Pteropterus brevipectoralis is a species of marine ray-finned fish belonging to the family Scorpaenidae, the scorpionfishes and lionfishes. This species is found in the Western Indian Ocean at a depth of 70 to 80 m.

==Taxonomy==
Pterois brevipectoralis was first formally described as Pteropterus brevipectoralis in 2002 by the Russian zoologist Sergey Anatolyevich Mandritsa with the type locality given as the Saya de Malha Bank in the Indian Ocean. In 2023, it was reclassified as a species of the revalidated genus Pteropterus.

=== Etymology ===
The specific name brevipectoralis means "short pectoral", alluding to the shorter pectoral fins than those of the similar P. sphex.

==Description==
Pterois brevipectoralis has 13 spines and 10 soft rays in its dorsal fin with 3 spines and 6 soft rays in the anal fin. There are 16, occasionally 15, fin rays in the pectoral fin, these rays are short and do not extend beyond the rear of the base of the dorsal fin.
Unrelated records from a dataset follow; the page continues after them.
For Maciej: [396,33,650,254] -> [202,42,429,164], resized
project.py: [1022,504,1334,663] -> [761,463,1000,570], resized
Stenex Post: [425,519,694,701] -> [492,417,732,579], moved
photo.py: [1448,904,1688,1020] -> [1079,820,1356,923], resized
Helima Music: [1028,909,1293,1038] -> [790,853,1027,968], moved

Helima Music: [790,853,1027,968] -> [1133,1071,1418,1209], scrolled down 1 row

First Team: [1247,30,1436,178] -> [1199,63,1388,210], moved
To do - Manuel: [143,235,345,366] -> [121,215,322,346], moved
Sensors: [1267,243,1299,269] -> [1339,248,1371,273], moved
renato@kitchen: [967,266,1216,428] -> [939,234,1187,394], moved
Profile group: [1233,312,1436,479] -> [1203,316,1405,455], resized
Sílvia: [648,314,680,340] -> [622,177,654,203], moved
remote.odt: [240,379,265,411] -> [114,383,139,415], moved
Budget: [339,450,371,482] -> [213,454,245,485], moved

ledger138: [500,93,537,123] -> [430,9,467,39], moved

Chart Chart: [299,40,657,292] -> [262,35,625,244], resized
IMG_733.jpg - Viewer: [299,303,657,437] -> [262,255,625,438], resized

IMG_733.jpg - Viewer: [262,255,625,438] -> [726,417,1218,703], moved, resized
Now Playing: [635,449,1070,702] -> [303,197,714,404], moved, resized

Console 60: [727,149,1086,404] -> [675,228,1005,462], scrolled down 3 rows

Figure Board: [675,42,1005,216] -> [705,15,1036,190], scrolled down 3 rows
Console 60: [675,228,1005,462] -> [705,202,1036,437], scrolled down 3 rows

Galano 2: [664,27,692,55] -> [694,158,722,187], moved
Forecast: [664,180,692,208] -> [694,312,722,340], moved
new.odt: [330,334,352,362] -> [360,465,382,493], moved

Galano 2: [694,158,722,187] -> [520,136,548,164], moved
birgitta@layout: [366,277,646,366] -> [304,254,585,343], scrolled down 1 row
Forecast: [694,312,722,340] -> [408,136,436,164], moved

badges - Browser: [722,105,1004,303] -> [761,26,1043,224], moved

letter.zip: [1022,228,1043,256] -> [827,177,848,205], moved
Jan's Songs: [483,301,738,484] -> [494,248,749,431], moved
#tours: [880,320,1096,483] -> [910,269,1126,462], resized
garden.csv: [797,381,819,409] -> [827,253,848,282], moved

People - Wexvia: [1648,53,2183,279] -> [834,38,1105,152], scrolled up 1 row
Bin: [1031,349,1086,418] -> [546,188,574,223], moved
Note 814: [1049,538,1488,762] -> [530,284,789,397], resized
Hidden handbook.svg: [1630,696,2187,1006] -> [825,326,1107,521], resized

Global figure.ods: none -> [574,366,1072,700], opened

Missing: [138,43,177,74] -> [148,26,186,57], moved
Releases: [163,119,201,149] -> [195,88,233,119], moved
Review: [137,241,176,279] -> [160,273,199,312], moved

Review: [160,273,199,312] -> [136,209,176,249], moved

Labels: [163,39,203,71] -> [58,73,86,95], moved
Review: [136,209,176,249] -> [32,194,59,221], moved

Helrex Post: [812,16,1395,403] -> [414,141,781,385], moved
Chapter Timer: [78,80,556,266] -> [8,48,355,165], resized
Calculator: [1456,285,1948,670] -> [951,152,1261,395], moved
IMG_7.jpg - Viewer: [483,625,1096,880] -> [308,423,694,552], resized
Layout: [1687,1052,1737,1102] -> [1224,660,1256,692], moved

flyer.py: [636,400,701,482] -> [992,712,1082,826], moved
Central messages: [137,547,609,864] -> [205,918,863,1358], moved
The longest dorsal fin spine is longer than the moderately compressed, oblong-shaped body's depth. The background colour of the head and body is white, darkening to a pinkish shade on the back. The jaws are pinkish as is the flap of skin on the tip of the lacrimal spine. A reddish band runs through the eye to the upper rear angle of the preoperculum. There is a reddish saddle-like mark on the nape and many slender reddish bands on the body. The membranes of the median fins are translucent with each dorsal fin spine having 2 or 3 reddish bands. The soft rayed part of the dorsal fin, the anal fin and the caudal fin are marked with black dots. The pectoral fin is dark red, with some quite large black blotches on the membrane and a thin blackish band along its margin.

==Distribution and habitat==
Pterois brevipectoralis is a little known species that has been found in the Mascarene Islands and the Saya de Malha Bank in the Western Indian Ocean where they have been recorded at depths between 70 and 80 m.